The opposition's employment and workplace relations spokesman said the federal government was in a difficult position.
"You've got a government that has to have enterprise agreements and doesn't like enterprise agreements but hasn't got the courage to repeal them and most Australians do like collective agreements."
He pointed out a change in the bargaining playing field: the en-masse expiry of agreements across the federal bureaucracy, most of which happened last month, allowed a trigger for lawful industrial action under the Fair Work Act.
"That's just something for Eric to contemplate when he's working out how he's going to get a settlement," he said, adding the Coalition was trying to "cower" public servants into not accepting pay rises.
"I'm always skeptical about the Coalition government to act in good faith when it comes to industrial relations - it's not in their DNA.

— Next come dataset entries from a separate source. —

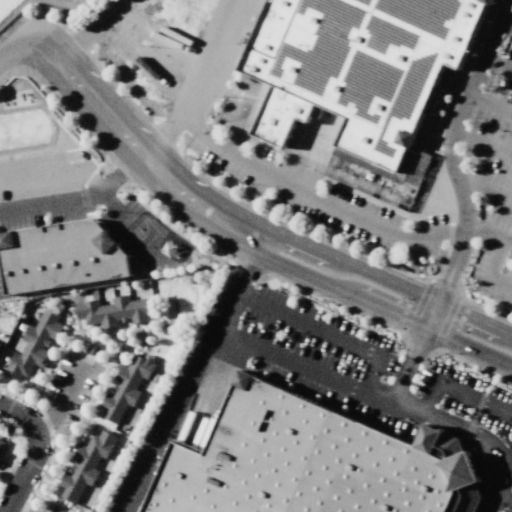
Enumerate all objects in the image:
road: (505, 10)
crop: (51, 13)
road: (506, 23)
road: (493, 39)
road: (145, 40)
road: (12, 51)
road: (498, 64)
building: (359, 69)
building: (361, 79)
road: (490, 103)
road: (482, 142)
road: (141, 153)
parking lot: (491, 186)
road: (484, 188)
road: (78, 197)
road: (360, 217)
road: (508, 242)
building: (60, 257)
building: (62, 257)
road: (251, 270)
road: (391, 283)
parking lot: (0, 290)
road: (233, 306)
road: (386, 309)
building: (114, 311)
road: (433, 314)
building: (34, 345)
road: (291, 361)
parking lot: (366, 369)
building: (126, 387)
road: (461, 394)
building: (1, 443)
road: (36, 447)
road: (506, 454)
building: (312, 463)
building: (312, 463)
building: (85, 465)
road: (505, 495)
road: (17, 508)
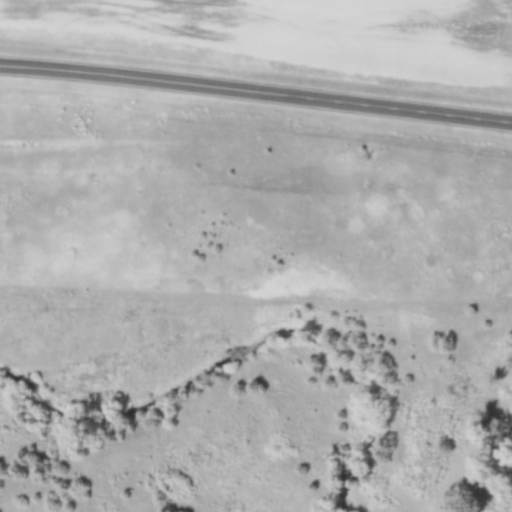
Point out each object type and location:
road: (256, 95)
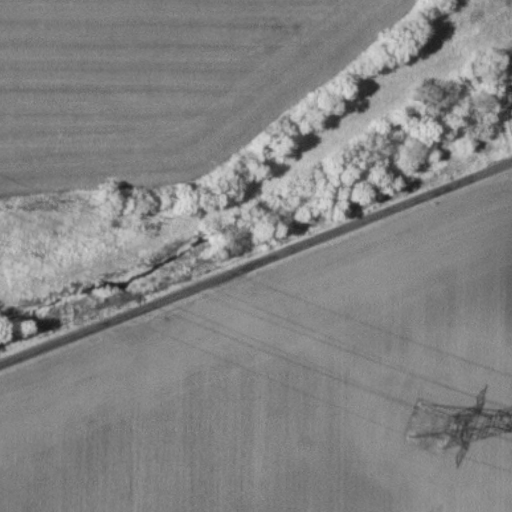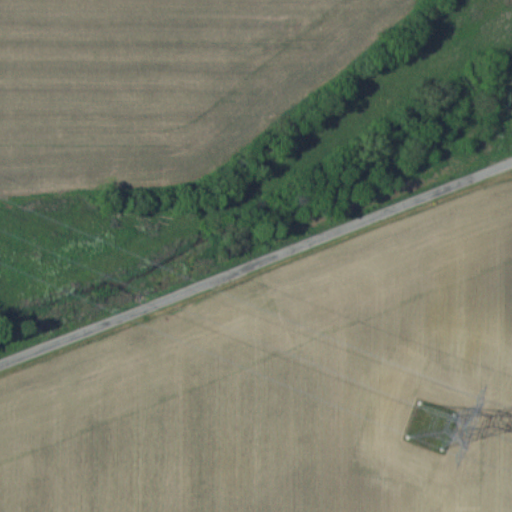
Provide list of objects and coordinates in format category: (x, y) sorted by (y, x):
road: (256, 257)
power tower: (431, 430)
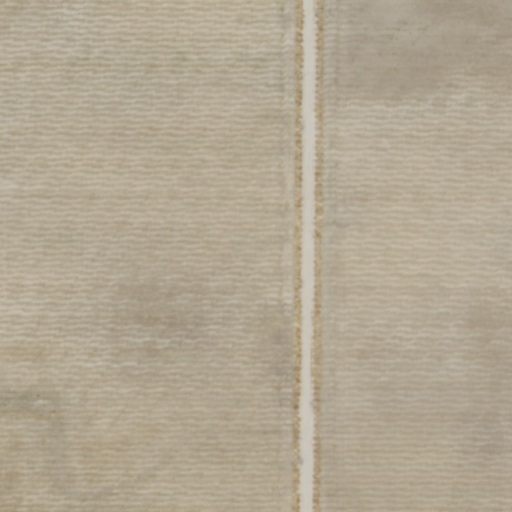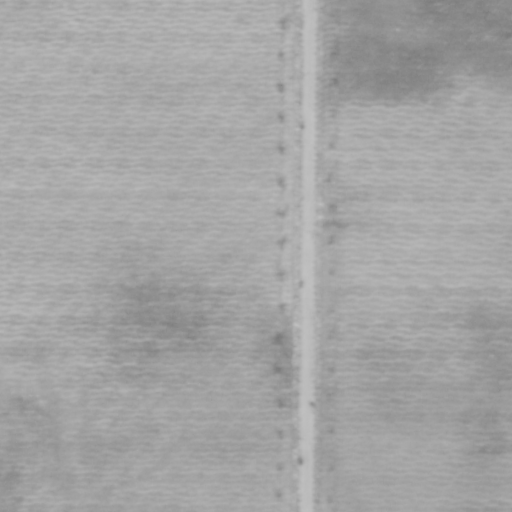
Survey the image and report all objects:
road: (308, 256)
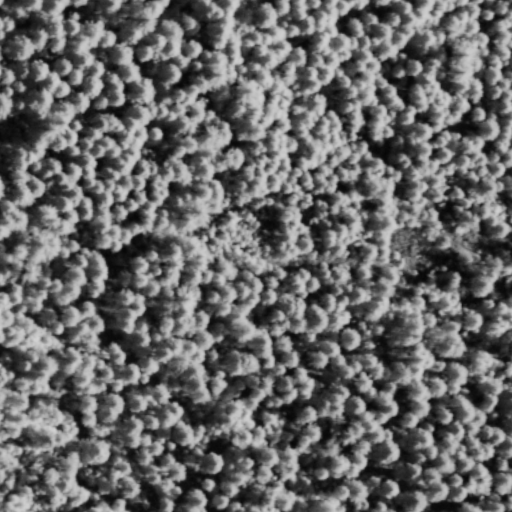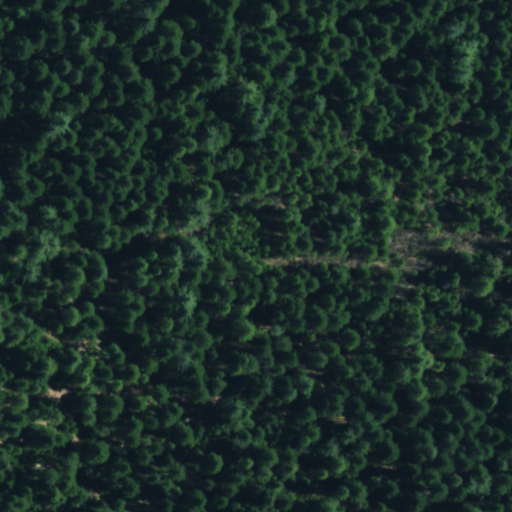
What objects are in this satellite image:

Mr O'Connor, 52, has more time on his hands compared with his days running the Immigration portfolio when he could knock back appearances on high-rating current affairs programs a few times a week.
The former union official looks at public service matters for Labor along with shadow special minister of state, Gary Gray.
"For the life of me I don't know how Minister Abetz is going to handle it," Mr O'Connor said.
"Eric doesn't strike me as someone great at accommodating other people's points of view on industrial relations.
Mr O'Connor predicted the Coalition would cut too deep and be forced, like the Howard government, to increase numbers again in the future when it realised it could not function properly without the correctly-sized workforce.
He said his party's position on performance pay for public servants had not changed - it was still cynical on the matter.
"The bonus can be used too readily in the wrong hands as a stick to punish candour and fearless advice," he said.
He said skills, responsibility and perhaps experience could be measured to guide salary.
"Rather than, 'you did a job for us so we'll give you a bit of money'," he said.
"The flip side is 'we don't like how you said that in Senate Estimates so we're going to hurt you'.
"No one's ever going to admit they'll withdraw money but it's open to abuse if you have the minister having such powers over public servants who, remember, have to remain independent."
Mr O'Connor said secretaries were already well paid.
"The secretary who reported to me (when he was in government) was paid twice as much as me and probably had a less precarious job, didn't have to front the media."